**What you will do**
Could you return every record below exactly as it stands, leaving out the pictures?
|---|
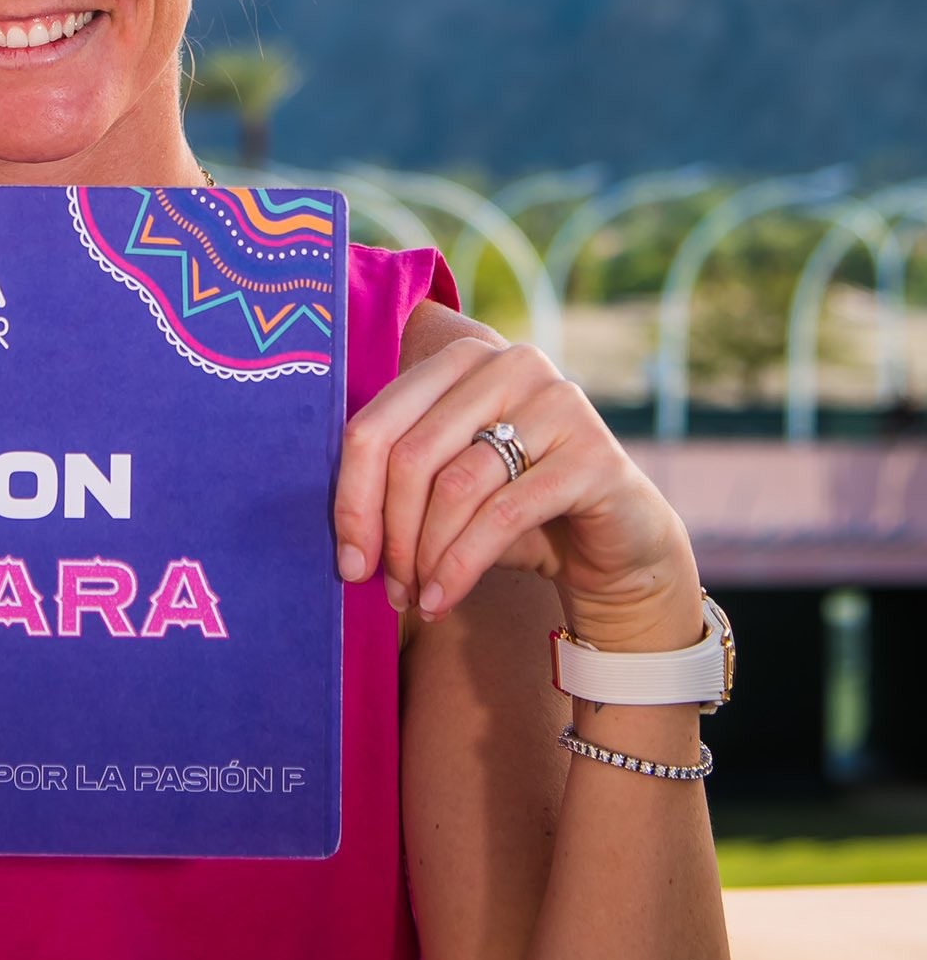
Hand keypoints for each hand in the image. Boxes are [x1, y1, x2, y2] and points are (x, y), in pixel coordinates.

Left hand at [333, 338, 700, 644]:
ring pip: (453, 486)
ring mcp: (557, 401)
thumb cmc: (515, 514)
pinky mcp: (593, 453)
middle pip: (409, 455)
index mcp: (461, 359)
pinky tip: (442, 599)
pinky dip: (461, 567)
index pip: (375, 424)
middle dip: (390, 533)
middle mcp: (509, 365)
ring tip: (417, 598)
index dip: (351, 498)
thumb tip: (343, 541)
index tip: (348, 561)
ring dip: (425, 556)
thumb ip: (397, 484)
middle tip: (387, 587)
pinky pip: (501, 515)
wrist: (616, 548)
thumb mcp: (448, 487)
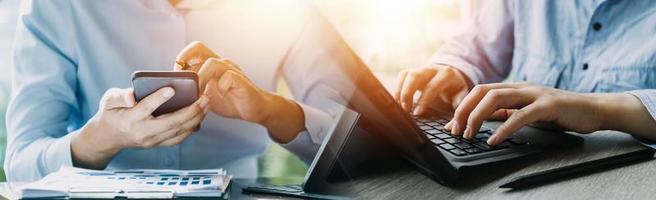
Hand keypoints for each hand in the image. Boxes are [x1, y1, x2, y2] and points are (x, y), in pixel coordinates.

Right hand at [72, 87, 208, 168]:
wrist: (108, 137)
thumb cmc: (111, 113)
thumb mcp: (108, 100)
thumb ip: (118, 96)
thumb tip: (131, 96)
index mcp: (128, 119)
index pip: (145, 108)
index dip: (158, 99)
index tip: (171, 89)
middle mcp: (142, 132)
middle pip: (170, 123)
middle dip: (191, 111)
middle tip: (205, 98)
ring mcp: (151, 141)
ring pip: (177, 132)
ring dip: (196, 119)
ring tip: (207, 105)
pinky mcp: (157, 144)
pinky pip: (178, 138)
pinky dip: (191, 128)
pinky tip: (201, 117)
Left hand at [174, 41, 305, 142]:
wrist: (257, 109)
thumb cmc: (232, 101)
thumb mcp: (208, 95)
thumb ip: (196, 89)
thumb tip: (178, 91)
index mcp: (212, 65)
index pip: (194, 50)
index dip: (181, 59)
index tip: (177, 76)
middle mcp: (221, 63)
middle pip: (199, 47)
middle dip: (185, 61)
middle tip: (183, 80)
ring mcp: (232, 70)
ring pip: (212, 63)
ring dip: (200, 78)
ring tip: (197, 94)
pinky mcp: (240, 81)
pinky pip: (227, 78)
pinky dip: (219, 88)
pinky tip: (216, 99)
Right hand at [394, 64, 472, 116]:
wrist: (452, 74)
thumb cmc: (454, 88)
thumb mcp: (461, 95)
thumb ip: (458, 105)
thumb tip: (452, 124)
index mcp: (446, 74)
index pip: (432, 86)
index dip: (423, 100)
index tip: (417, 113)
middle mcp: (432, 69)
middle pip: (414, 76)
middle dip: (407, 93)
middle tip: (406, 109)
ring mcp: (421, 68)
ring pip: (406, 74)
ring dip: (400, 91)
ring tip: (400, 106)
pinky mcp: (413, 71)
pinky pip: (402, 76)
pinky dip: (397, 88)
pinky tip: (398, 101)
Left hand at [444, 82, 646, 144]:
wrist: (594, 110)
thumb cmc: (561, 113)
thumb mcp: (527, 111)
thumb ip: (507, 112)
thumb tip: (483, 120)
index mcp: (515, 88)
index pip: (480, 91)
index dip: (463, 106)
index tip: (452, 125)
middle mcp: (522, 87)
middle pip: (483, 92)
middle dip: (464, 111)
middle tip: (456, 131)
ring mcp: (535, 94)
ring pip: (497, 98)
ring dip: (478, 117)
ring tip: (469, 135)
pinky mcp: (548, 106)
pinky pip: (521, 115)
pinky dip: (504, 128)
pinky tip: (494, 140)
|---|
**Response for this exercise**
Hand keypoints for each hand in the image. Boxes are [x1, y1, x2, y2] and points are (x, y), in pixel coordinates.

Left hand at [333, 338, 700, 644]:
ring pip: (453, 486)
ring mcp: (557, 401)
thumb cmc: (515, 514)
pinky mcp: (593, 453)
middle pip: (409, 455)
index mcp: (461, 359)
pinky tip: (442, 599)
pinky dip: (461, 567)
index pip: (375, 424)
middle dip: (390, 533)
middle mcp: (509, 365)
ring tip: (417, 598)
index dip: (351, 498)
thumb tip: (343, 541)
index tip: (348, 561)
ring dip: (425, 556)
thumb ip: (397, 484)
middle tip: (387, 587)
pinky pip: (501, 515)
wrist: (616, 548)
thumb mcp: (448, 487)
Hand keypoints for each hand in the image. Boxes are [x1, y1, x2, y2] and points are (x, y), in pixel coordinates.

Right hand at [72, 87, 208, 168]:
wrist: (108, 137)
thumb cmc: (111, 113)
thumb mcp: (108, 100)
thumb ip: (118, 96)
thumb tip: (131, 96)
index mcp: (128, 119)
index pip: (145, 108)
index dip: (158, 99)
index tip: (171, 89)
middle mcp: (142, 132)
middle pip: (170, 123)
middle dip: (191, 111)
middle tip: (205, 98)
ring mcp: (151, 141)
ring pip: (177, 132)
ring dip: (196, 119)
ring tip: (207, 105)
pinky mcp: (157, 144)
pinky pip: (178, 138)
pinky dip: (191, 128)
pinky tip: (201, 117)
Left hand at [174, 41, 305, 142]:
wrist: (257, 109)
thumb cmc: (232, 101)
thumb mcp: (208, 95)
thumb ip: (196, 89)
thumb tip: (178, 91)
index mcp: (212, 65)
index pip: (194, 50)
index dip: (181, 59)
index tip: (177, 76)
middle mcp: (221, 63)
middle pip: (199, 47)
middle dip: (185, 61)
middle tip: (183, 80)
ring mcp: (232, 70)
ring pip: (212, 63)
ring dip: (200, 78)
ring tip: (197, 94)
pinky mcp: (240, 81)
pinky pip: (227, 78)
pinky dip: (219, 88)
pinky tip: (216, 99)
Right hand at [394, 64, 472, 116]:
wrist: (452, 74)
thumb cmc: (454, 88)
thumb mcp: (461, 95)
thumb ip: (458, 105)
thumb tip: (452, 124)
index mcp: (446, 74)
index pip: (432, 86)
index dip: (423, 100)
index tip: (417, 113)
middle mcp: (432, 69)
middle pip: (414, 76)
middle dip: (407, 93)
middle tip: (406, 109)
ring mcp: (421, 68)
ring pip: (406, 74)
ring dip: (400, 91)
ring tip: (400, 106)
pinky mcp: (413, 71)
pinky pip: (402, 76)
pinky dip: (397, 88)
pinky tip: (398, 101)
Left hand at [444, 82, 646, 144]:
wrist: (594, 110)
thumb cmc: (561, 113)
thumb mcp: (527, 111)
thumb ip: (507, 112)
thumb tip: (483, 120)
index mcp: (515, 88)
index pip: (480, 91)
index dip: (463, 106)
index tip: (452, 125)
middle mcp: (522, 87)
middle pip: (483, 92)
middle dip: (464, 111)
middle tip: (456, 131)
ring mcp: (535, 94)
ring pip: (497, 98)
ring dip: (478, 117)
ring tip: (469, 135)
pinky mcp: (548, 106)
pinky pip: (521, 115)
pinky dip: (504, 128)
pinky tip: (494, 140)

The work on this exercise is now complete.